### WHAT YOU WILL DO
What is the number of lines in the data that include the string "habe"? Give it by itself.

### SUPPLIED MATERIAL
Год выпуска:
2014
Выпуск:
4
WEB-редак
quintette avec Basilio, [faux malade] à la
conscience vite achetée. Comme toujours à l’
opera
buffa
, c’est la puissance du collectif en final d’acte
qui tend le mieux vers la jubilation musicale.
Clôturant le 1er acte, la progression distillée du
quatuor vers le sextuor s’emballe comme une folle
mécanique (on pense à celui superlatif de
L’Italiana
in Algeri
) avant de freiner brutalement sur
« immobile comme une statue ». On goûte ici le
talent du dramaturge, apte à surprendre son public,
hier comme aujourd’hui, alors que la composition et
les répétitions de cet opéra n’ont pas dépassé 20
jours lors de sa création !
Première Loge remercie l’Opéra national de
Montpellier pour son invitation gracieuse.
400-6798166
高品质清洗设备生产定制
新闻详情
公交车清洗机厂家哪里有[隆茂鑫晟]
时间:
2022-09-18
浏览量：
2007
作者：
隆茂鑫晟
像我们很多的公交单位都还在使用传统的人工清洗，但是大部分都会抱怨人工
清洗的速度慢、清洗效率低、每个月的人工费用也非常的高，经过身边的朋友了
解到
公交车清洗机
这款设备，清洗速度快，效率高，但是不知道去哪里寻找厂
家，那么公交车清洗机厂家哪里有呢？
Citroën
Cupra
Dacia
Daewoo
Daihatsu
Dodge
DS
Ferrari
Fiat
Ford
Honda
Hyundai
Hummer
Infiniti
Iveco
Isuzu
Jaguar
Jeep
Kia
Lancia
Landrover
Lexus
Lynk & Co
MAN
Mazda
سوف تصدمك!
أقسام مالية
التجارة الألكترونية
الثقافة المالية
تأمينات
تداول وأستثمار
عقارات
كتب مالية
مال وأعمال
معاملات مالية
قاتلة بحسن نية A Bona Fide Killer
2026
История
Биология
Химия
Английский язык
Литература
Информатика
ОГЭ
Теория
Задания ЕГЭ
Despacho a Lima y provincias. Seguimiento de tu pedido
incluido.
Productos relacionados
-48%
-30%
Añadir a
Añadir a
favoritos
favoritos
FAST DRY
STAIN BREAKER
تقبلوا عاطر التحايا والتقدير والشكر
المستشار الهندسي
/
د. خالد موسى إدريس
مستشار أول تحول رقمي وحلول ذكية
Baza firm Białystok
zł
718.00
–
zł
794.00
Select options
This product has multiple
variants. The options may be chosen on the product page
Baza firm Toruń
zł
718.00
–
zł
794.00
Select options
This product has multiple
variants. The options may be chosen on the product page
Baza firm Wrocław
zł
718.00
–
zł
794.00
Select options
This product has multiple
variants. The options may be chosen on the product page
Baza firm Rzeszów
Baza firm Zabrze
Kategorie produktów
...
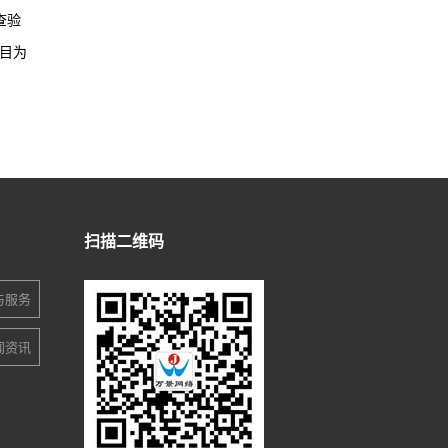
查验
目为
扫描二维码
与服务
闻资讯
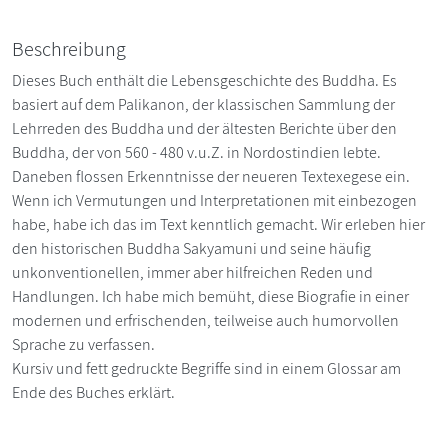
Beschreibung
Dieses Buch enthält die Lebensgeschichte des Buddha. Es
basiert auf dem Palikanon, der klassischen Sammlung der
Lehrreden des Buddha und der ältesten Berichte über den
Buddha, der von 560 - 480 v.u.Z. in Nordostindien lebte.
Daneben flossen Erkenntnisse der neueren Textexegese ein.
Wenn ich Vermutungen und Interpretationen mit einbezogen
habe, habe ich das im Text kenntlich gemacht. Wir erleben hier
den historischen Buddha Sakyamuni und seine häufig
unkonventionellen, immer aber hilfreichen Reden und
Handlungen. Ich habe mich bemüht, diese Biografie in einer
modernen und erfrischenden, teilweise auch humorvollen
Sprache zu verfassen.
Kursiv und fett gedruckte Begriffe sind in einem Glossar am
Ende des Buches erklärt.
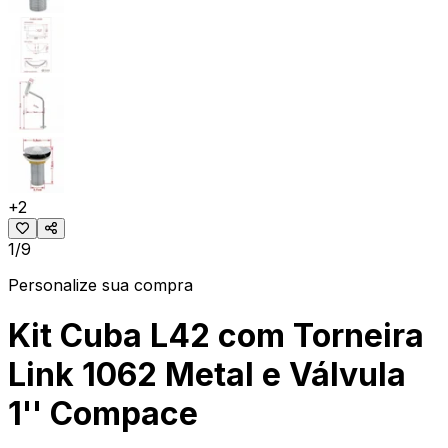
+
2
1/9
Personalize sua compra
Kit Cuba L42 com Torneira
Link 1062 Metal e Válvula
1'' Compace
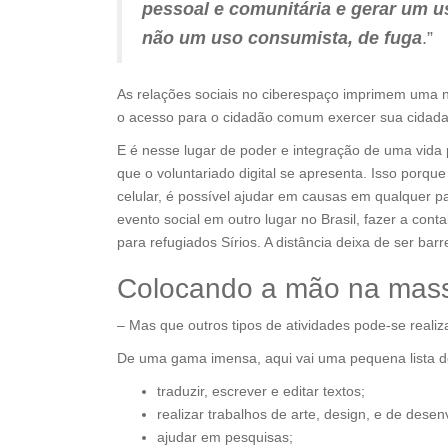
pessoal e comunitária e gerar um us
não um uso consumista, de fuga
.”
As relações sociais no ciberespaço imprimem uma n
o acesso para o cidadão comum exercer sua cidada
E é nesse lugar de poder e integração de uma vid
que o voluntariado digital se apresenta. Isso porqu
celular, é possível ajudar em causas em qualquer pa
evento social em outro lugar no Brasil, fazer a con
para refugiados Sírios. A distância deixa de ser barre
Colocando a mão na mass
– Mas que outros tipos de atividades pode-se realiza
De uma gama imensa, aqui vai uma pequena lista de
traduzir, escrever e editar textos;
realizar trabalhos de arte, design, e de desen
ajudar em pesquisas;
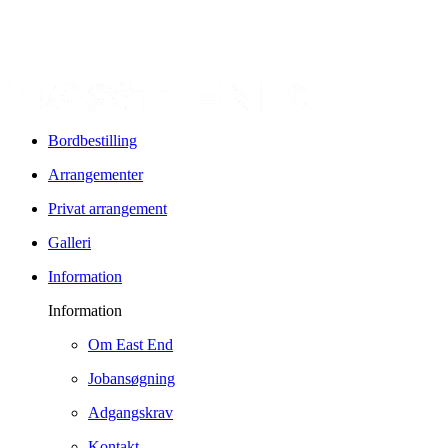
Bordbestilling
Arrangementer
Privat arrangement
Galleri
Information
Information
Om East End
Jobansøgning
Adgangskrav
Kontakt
---
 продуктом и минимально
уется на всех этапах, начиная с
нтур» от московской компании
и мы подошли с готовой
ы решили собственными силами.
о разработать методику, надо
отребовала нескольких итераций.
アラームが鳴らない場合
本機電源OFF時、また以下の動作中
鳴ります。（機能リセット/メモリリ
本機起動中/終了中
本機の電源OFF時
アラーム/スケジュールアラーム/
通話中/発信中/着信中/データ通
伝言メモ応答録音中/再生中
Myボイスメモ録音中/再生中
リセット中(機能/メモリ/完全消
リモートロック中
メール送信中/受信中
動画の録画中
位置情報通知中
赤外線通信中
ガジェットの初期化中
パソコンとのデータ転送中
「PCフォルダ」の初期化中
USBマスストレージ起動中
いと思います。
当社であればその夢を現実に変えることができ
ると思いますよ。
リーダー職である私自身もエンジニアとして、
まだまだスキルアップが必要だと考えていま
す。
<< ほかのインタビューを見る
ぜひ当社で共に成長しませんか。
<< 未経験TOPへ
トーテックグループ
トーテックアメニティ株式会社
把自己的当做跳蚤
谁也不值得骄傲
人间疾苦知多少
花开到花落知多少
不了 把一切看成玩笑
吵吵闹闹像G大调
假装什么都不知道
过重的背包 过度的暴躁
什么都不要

### TASK RESULT
2